Signed-off-by: Eric Biggers <ebiggers at kernel.org>
---
 arch/arm/crypto/Makefile          |   2 +-
 arch/arm/crypto/ghash-ce-core.S   | 171 ++----------------------
 arch/arm/crypto/ghash-neon-core.S | 207 ++++++++++++++++++++++++++++++
 3 files changed, 222 insertions(+), 158 deletions(-)

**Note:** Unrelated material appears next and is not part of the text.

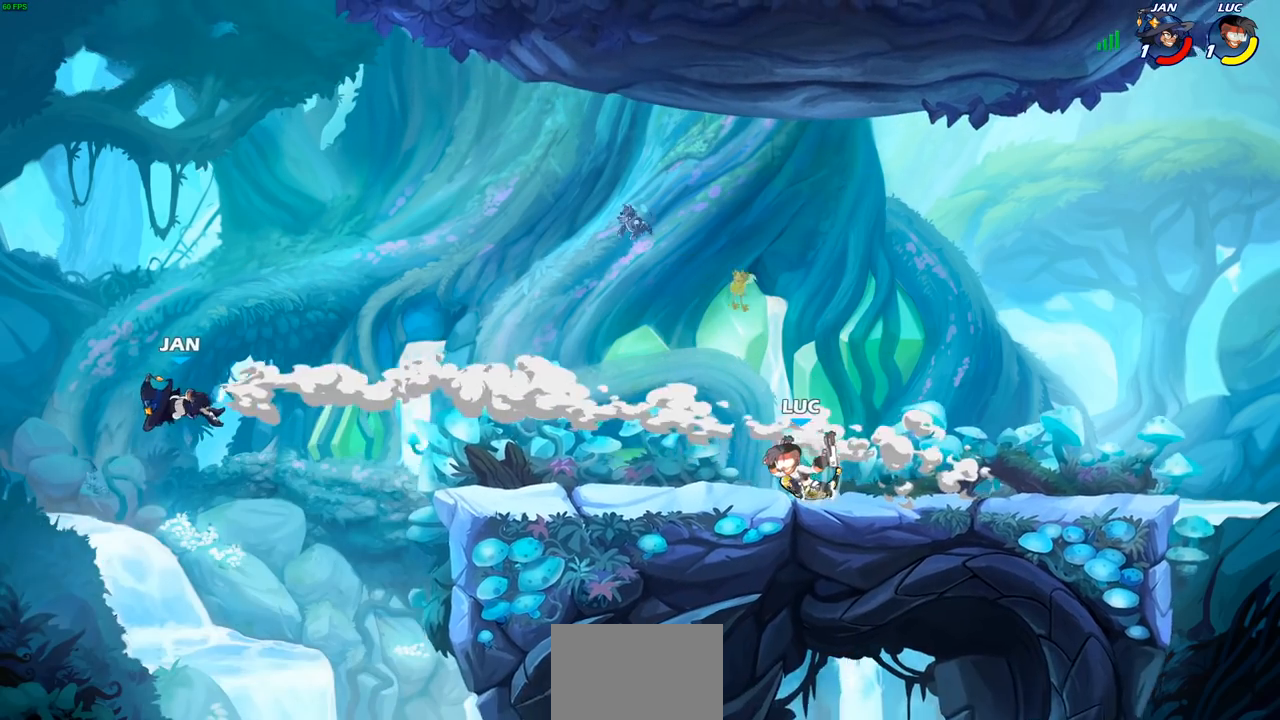
{"buttons": [], "left_stick": "right", "right_stick": "center", "events": [[67, "R1", "down"], [117, "R1", "up"], [133, "left_stick", "up"], [183, "left_stick", "center"], [433, "left_stick", "right"]]}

 create mode 100644 arch/arm/crypto/ghash-neon-core.S

diff --git a/arch/arm/crypto/Makefile b/arch/arm/crypto/Makefile
index e73099e120b3..cedce94d5ee5 100644
--- a/arch/arm/crypto/Makefile
+++ b/arch/arm/crypto/Makefile
@@ -8,6 +8,6 @@ obj-$(CONFIG_CRYPTO_AES_ARM_BS) += aes-arm-bs.o
 obj-$(CONFIG_CRYPTO_AES_ARM_CE) += aes-arm-ce.o
 obj-$(CONFIG_CRYPTO_GHASH_ARM_CE) += ghash-arm-ce.o
 
 aes-arm-bs-y	:= aes-neonbs-core.o aes-neonbs-glue.o
 aes-arm-ce-y	:= aes-ce-core.o aes-ce-glue.o
-ghash-arm-ce-y	:= ghash-ce-core.o ghash-ce-glue.o
+ghash-arm-ce-y	:= ghash-ce-core.o ghash-ce-glue.o ghash-neon-core.o
diff --git a/arch/arm/crypto/ghash-ce-core.S b/arch/arm/crypto/ghash-ce-core.S
index 858c0d66798b..a449525d61f8 100644
--- a/arch/arm/crypto/ghash-ce-core.S
+++ b/arch/arm/crypto/ghash-ce-core.S
@@ -1,8 +1,8 @@
 /* SPDX-License-Identifier: GPL-2.0-only */
 /*
- * Accelerated GHASH implementation with NEON/ARMv8 vmull.p8/64 instructions.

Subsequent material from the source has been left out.